Tightly played Woolf opening paragraph

September 23,2002

Lars Ring

Original source

Google translated

Södra teatern
Vem är rädd för Virginia Woolf? by Edward Albee
Transl: Gabriella Berggren /Magnus Nordén
Director: Ulla Gottlieb
Set Design: Asa Lieberath
Participative: Suzanne Reuter, Krister Henriksson, Cecilia Frode, and Alexander Skarsgård.

"Who's Afraid of Virginia Woolf?" fills forty. Southern Theater and producers Egerbladh & Willman celebrate this with a dramatization - and rightly so. Albee's drama is a theatrical classics representing the 1900s and the meeting between Freud and drunk as dramaturgy. The alcohol will be here for the first time a means to say things straight out, to talk about sex and role play, mix intercourse with profanity.
Who's Afraid of Virginia Woolf? also contains a grand existential space in which both the infertility, the meaning of life in the absence of God is discussed between the lines. The låtsasson, which carries major role of love and guilt, and it is expected to become an almost equally strong emptiness marker Godot. Just as Beckett, Albee uses cynical One-line replication and a gross, absurd humor. It is a wonderful piece. Södrans big stage like a boxing ring. We are the home of Martha and George. She was the daughter of a university president, he was Associate Professor at the Department of History. He has invited a new colleague, biologist, with his wife on Nachspiel - and that is exactly what it is: a night game, a quartet of four life lies in a few hours wolves. Two marriages are portrayed as role-playing over a precipice which is about reproduction. And the universe is just as dead and empty as Marthas uterus.

Set designer Asa Lieberath down a Wallpaper Nice home on stage, a square white rug, turquoise and brown. The role of clothing is cleverly chosen to reflect as much 60 as the present. And translation also underlines that the time is nothing, the game and all, infertility.
For three hours engaged in the ensemble for the "peel off label." Danish director Ulla Gottlieb has staged before Noren and some play Albee's drama in a way, through Noréns bourgeois quartets. Gottlieb "do" anything with Albee's text, here presented no bold new interpretations, no new frames or layers. The set is traditional in a sympathetic way, and this mainly through the actor's actions. Here is the meeting between the extrovert and the introvert - between Suzanne Reuter and Krister Henriksson - at a relatively low-key level, compared with the Taylor / Burton film version. Gottlieb and chamber ensemble delivers a gaming twist on the play, which is excellent - although Södrans large salon is slightly too large to all shades and half-chosen words to reach right up.

Suzanne Reuter and Krister Henriksson play a couple who actually love each other even though their marriage has become more and more of a design with a strong fictional element, especially his son. Despite the duo picks up a kind of affection for each other in any verbal smock, which enriches the game.
And the fact that their relationship is actually hopelessly dying tonight makes interpretation even more tragic.
Suzanne Reuter deliver their lines with great skill and accuracy with which she had practiced it over the comedies.
Krister Henriksson and slipping around in their lines, with circular movements, he rings up a strong intensity, which is absolutely relaxed.
And the meeting between both of them work very well. Alexander Skarsgård as välgymnastiserad biologist is prima square stallion. Cecilia Frode as good as the creature prone, smalhöftat goose who is afraid of becoming pregnant.

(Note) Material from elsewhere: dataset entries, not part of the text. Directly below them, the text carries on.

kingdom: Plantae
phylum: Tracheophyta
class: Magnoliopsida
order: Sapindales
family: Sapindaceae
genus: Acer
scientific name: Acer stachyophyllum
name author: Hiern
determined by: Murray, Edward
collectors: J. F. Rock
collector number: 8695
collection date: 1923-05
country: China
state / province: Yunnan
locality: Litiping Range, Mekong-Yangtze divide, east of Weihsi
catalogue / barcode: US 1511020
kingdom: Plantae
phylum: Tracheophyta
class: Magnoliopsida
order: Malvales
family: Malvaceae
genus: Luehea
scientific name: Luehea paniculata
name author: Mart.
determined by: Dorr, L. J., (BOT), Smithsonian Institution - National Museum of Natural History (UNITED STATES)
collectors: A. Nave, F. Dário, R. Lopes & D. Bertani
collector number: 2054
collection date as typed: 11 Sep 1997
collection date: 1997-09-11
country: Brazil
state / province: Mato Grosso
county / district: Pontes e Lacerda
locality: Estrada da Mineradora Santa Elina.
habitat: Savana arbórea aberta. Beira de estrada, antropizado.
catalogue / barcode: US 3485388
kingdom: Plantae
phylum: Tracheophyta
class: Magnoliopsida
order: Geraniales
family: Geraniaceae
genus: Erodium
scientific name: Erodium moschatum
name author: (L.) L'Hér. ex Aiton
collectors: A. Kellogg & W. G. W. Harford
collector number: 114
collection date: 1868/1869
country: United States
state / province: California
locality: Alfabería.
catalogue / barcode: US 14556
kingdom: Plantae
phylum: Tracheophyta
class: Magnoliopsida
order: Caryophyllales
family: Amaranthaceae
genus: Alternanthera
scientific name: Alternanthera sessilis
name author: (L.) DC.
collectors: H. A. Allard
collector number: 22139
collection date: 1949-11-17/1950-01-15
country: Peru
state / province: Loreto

Who's Afraid of Virginia Woolf? is a title that plays with academic jargon mixed with alcohol. On Södran become subparagraph a restrained, well played staging that opens the paragraph, its character and many layers.
Ulla Gottlieb holds back the noisy for the subtle, select the tradition to celebrate forty year old. The results show the similarities between Albee's psychological absurdism and Beckett - the set is an interpretation of the acute fear of the absolute emptiness.
Who's Afraid of Virginia Woolf? All.